=== Task inputs ===
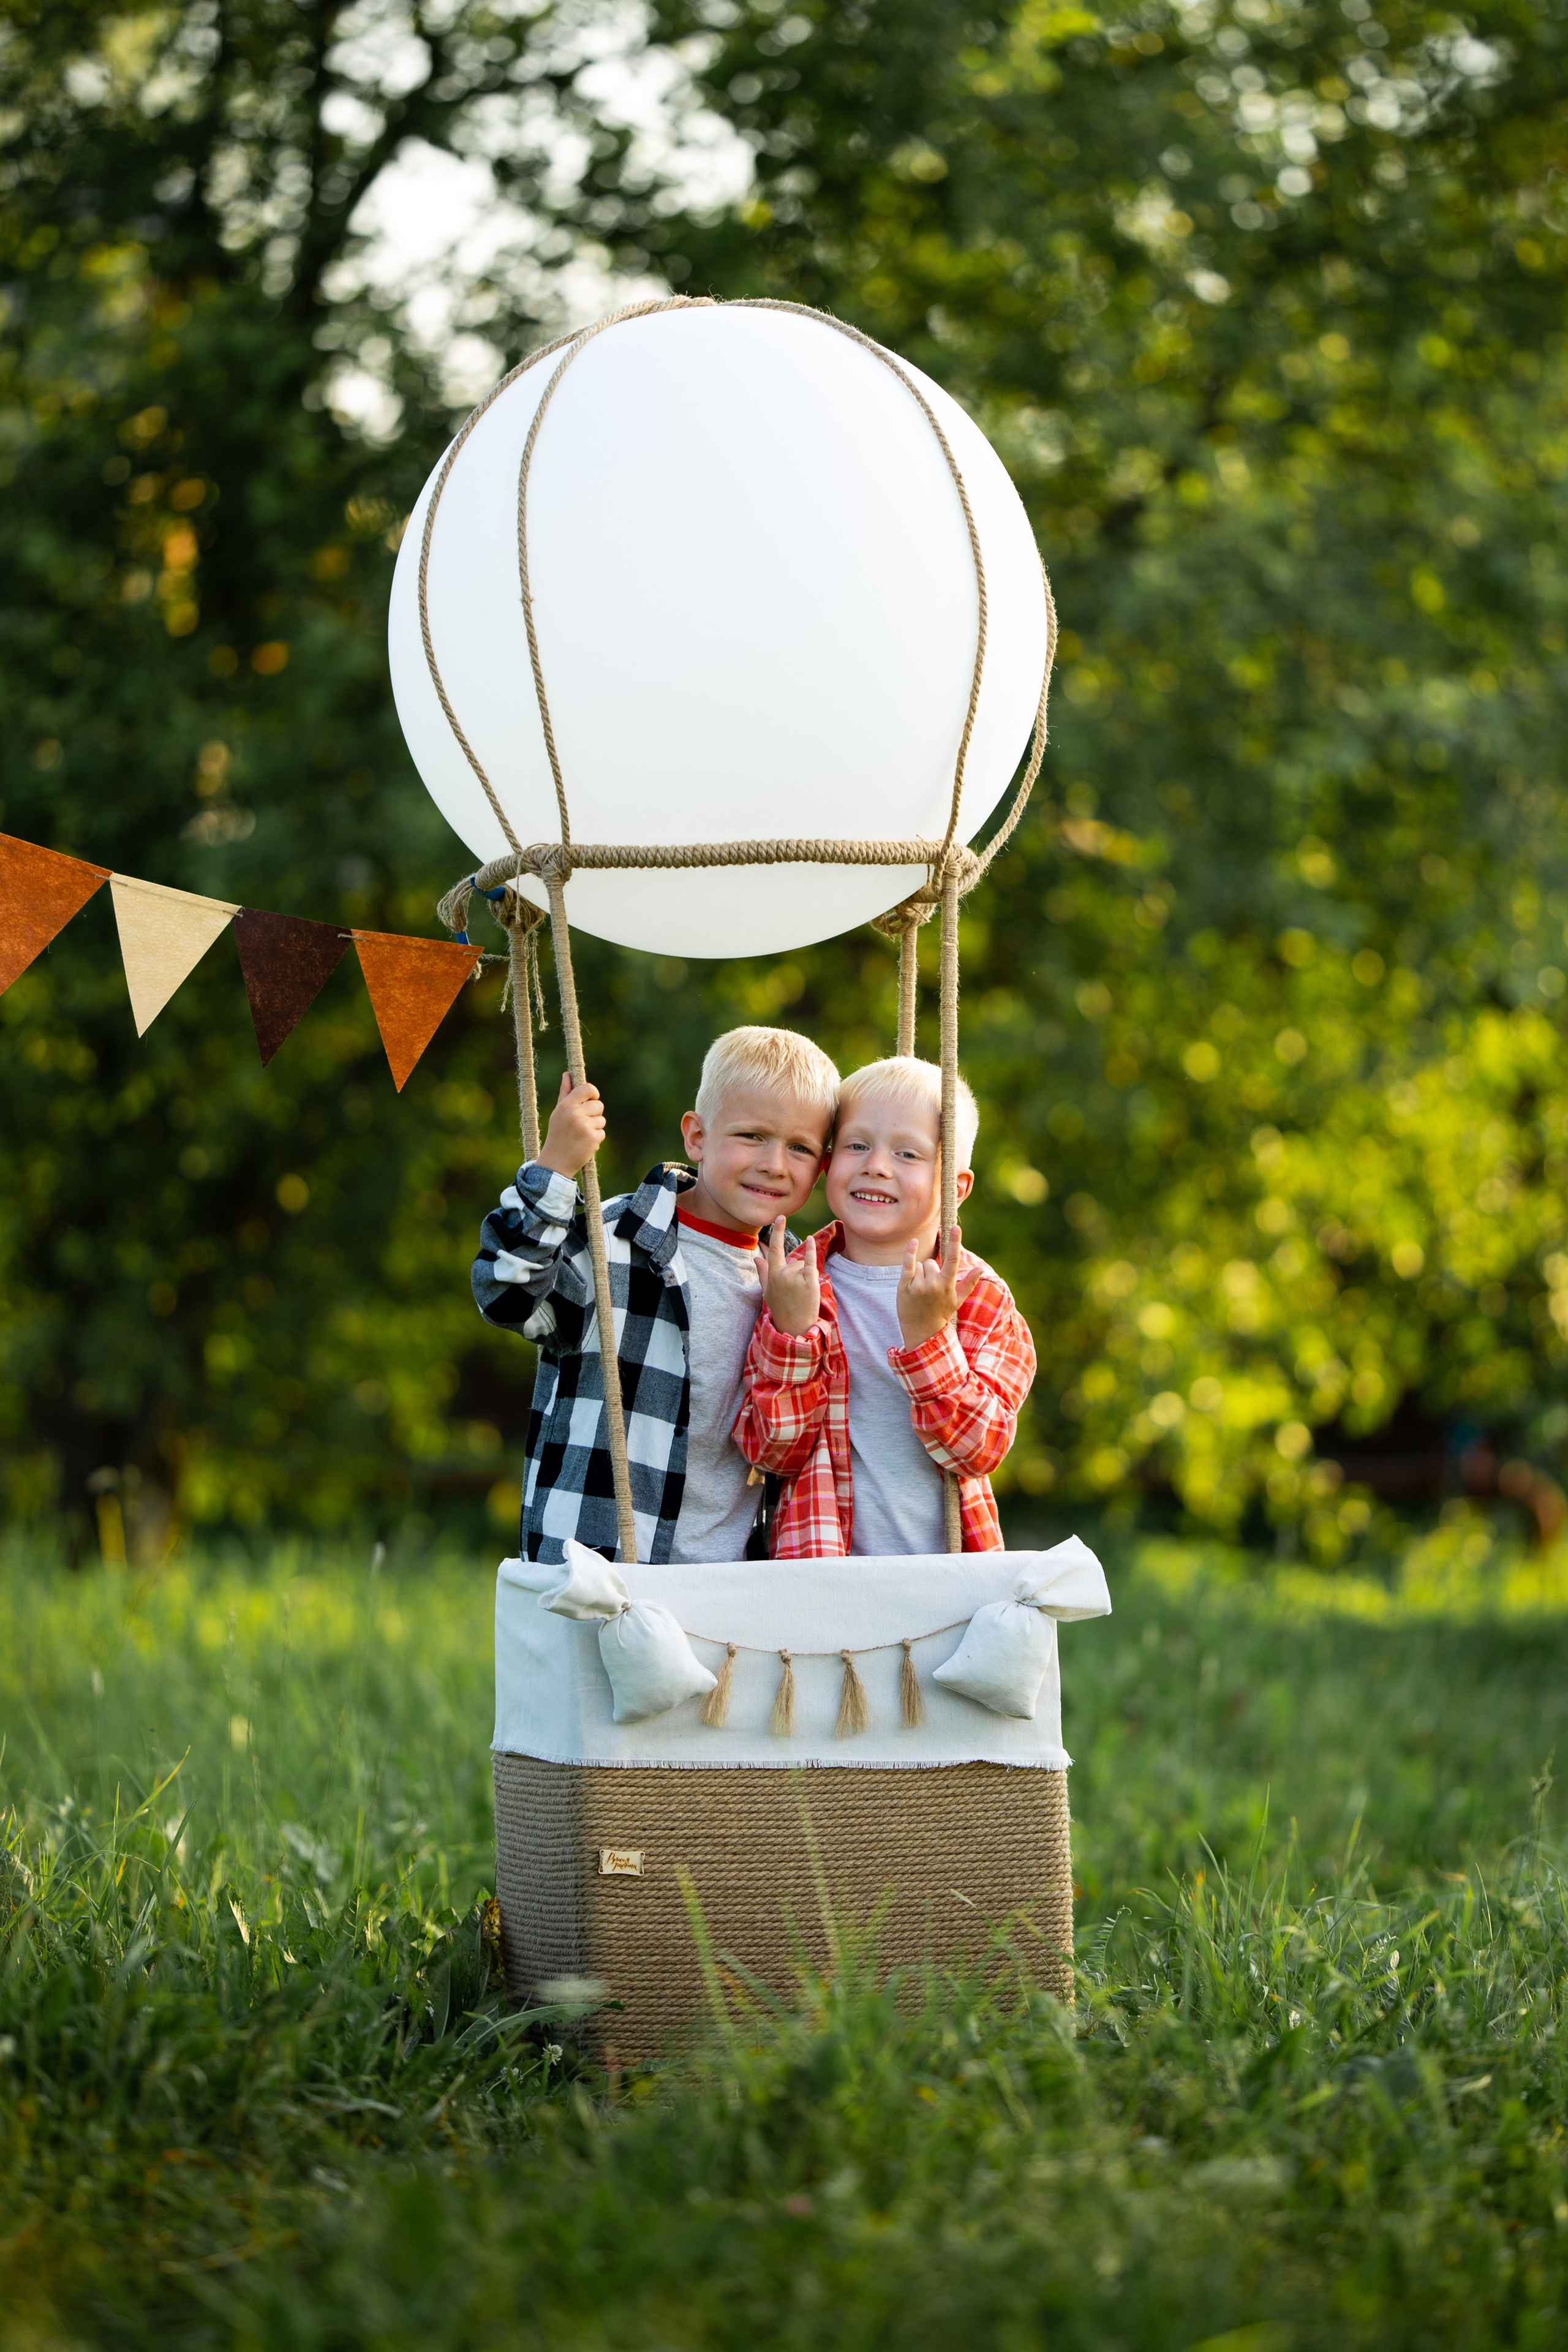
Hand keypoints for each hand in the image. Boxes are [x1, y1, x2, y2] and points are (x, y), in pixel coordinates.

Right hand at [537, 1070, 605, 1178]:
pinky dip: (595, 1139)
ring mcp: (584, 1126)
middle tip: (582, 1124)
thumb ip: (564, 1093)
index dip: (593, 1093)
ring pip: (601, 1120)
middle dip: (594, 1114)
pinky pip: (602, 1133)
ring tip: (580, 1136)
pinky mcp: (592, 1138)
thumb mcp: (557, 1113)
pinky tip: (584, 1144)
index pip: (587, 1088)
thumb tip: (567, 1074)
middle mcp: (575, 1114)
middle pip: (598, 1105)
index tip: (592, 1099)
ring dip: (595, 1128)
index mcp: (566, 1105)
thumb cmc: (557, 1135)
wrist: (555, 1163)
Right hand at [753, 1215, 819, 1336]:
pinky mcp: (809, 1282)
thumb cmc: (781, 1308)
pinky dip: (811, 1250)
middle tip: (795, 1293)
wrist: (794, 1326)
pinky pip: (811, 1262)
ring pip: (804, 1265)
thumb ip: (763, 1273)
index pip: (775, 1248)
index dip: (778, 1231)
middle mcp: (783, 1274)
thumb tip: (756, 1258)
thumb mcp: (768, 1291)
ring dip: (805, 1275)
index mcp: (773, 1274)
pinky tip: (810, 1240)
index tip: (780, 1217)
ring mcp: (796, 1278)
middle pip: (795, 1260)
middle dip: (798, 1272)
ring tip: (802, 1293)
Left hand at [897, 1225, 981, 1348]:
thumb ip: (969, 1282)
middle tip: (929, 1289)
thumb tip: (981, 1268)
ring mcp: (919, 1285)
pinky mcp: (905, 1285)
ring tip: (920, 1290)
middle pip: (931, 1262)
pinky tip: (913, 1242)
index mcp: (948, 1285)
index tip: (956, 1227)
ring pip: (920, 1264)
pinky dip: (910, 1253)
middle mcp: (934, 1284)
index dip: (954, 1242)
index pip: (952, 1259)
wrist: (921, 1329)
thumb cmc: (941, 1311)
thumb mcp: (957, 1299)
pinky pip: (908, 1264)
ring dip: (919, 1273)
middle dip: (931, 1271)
===
=== Task inputs ===
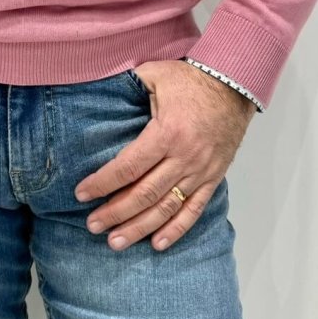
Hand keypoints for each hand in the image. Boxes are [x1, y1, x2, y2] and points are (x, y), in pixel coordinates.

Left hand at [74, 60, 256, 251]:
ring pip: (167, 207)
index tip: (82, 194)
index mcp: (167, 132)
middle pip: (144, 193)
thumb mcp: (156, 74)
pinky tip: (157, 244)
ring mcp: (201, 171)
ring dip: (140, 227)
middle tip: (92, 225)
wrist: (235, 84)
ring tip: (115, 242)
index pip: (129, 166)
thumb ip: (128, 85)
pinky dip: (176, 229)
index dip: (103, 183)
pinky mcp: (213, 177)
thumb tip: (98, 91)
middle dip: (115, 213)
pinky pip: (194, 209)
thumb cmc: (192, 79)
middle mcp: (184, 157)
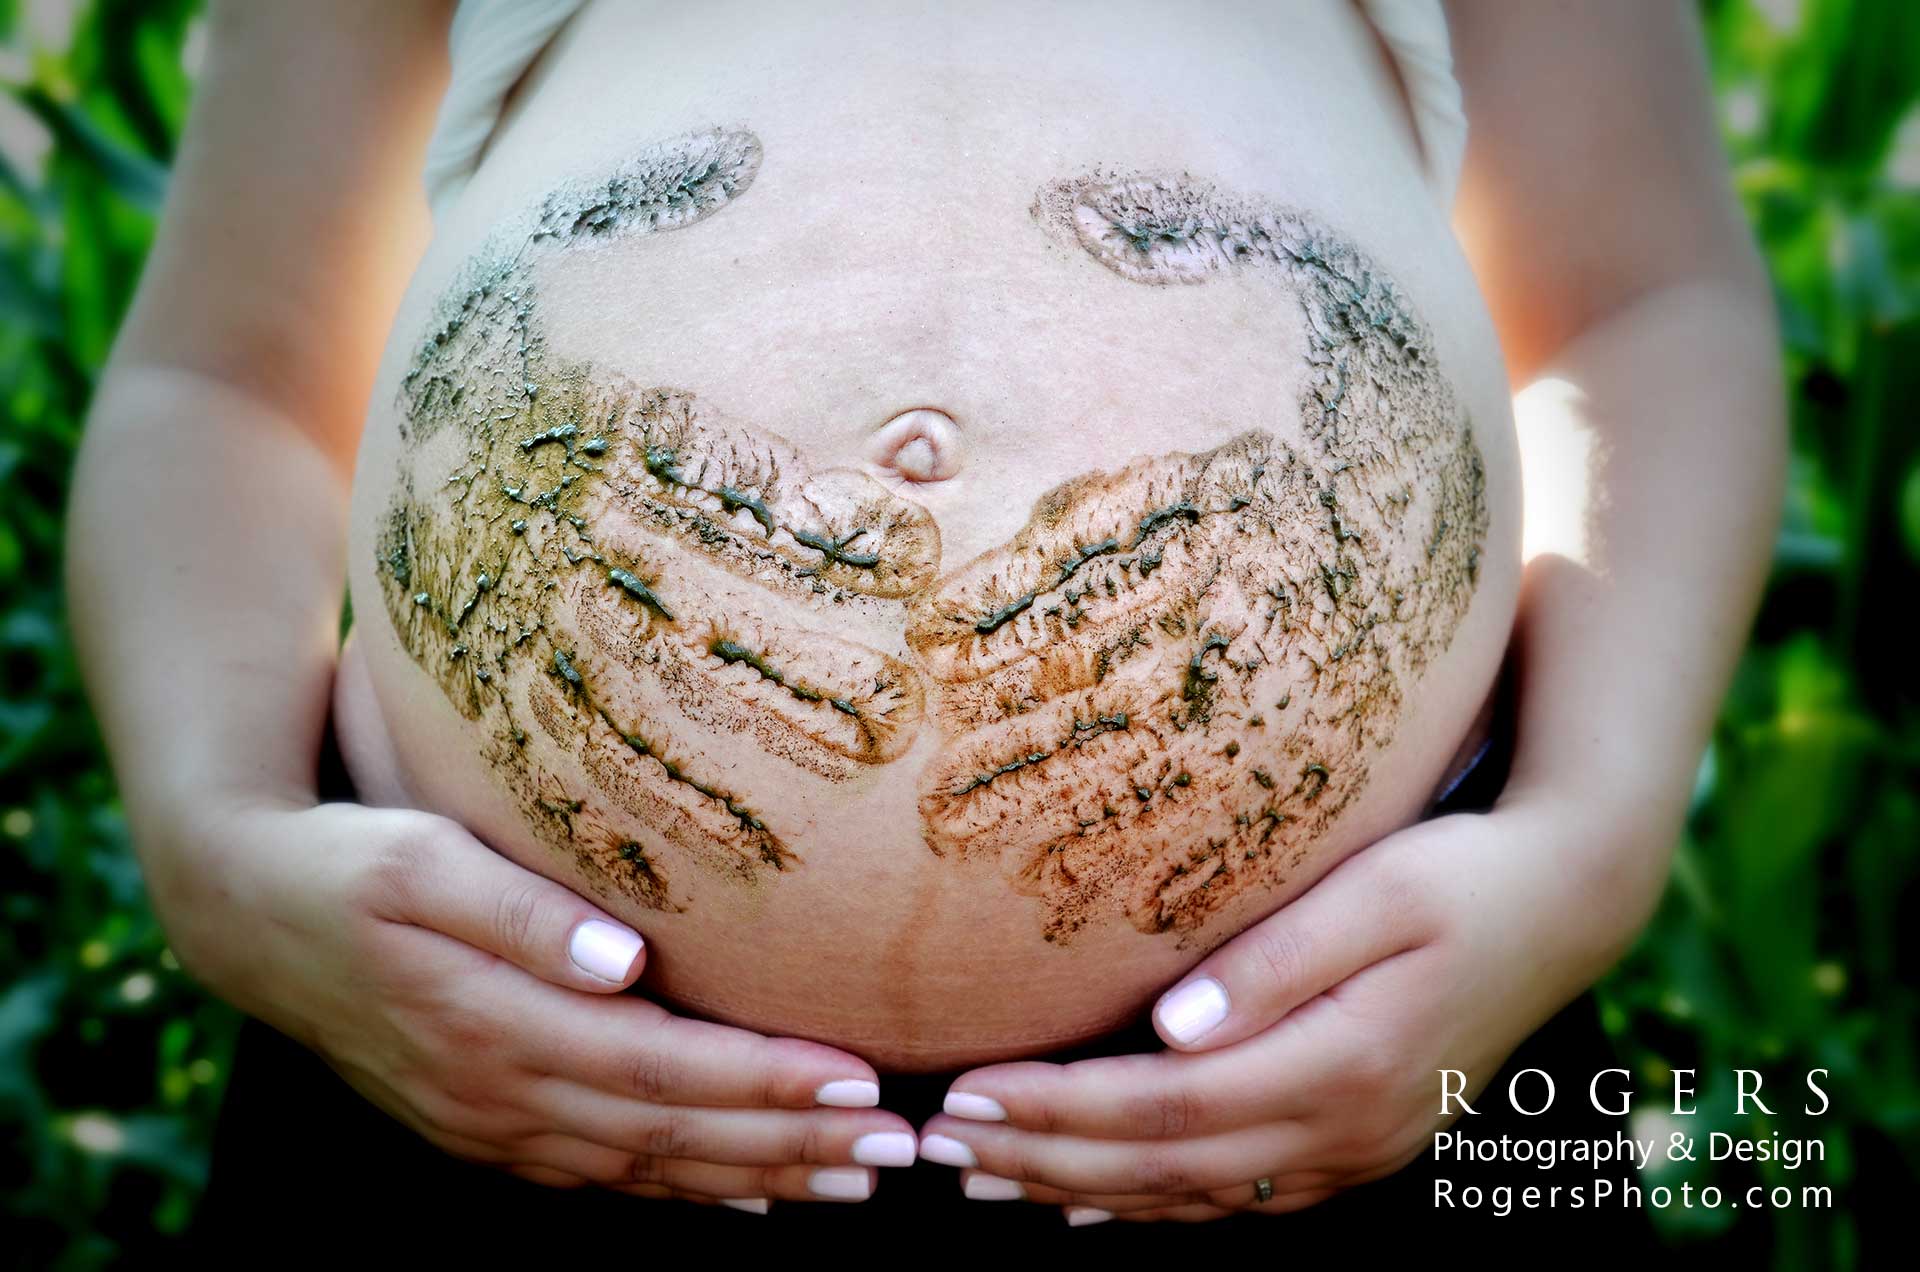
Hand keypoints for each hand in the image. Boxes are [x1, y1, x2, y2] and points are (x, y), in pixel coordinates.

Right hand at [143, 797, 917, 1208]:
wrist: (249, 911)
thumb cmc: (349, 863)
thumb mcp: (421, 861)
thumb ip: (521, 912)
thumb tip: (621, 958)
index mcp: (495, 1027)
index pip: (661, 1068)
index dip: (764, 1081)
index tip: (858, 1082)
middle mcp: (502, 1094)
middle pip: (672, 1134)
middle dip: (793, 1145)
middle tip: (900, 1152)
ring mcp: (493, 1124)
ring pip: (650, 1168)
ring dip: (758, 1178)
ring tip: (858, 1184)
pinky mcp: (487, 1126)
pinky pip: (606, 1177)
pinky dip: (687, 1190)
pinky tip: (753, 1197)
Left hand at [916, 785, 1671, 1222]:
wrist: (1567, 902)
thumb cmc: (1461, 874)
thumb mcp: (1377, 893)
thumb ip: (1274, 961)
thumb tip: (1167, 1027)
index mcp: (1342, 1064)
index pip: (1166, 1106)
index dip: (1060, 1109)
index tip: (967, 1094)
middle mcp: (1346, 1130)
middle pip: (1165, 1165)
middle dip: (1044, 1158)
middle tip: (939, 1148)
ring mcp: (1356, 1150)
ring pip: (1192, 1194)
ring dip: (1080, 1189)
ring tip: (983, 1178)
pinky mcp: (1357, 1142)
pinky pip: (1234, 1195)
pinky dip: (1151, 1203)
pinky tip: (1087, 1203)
===
**Exercise goal**:
Beginning at the line with "middle pip: (795, 1260)" and ending at the line with "middle dip: (931, 1271)", reproduce each line of the data above exactly, and add no other lines.

**Answer to this task**:
middle pip: (795, 1260)
middle dip: (798, 1272)
ring tip: (802, 1293)
Left hand at [897, 1225, 981, 1348]:
thumb ip: (969, 1282)
middle tip: (929, 1289)
thumb tip: (981, 1268)
ring mcp: (919, 1285)
pinky mcp: (905, 1285)
ring tip: (920, 1290)
middle pip: (931, 1262)
pinky tip: (913, 1242)
index mcp: (948, 1285)
index tip: (956, 1227)
ring pip: (920, 1264)
pinky dip: (910, 1253)
middle mcp: (934, 1284)
index dip: (954, 1242)
index pip: (952, 1259)
wrist: (921, 1329)
thumb cmc: (941, 1311)
thumb mcp: (957, 1299)
pinky pip: (908, 1264)
ring dip: (919, 1273)
middle dip: (931, 1271)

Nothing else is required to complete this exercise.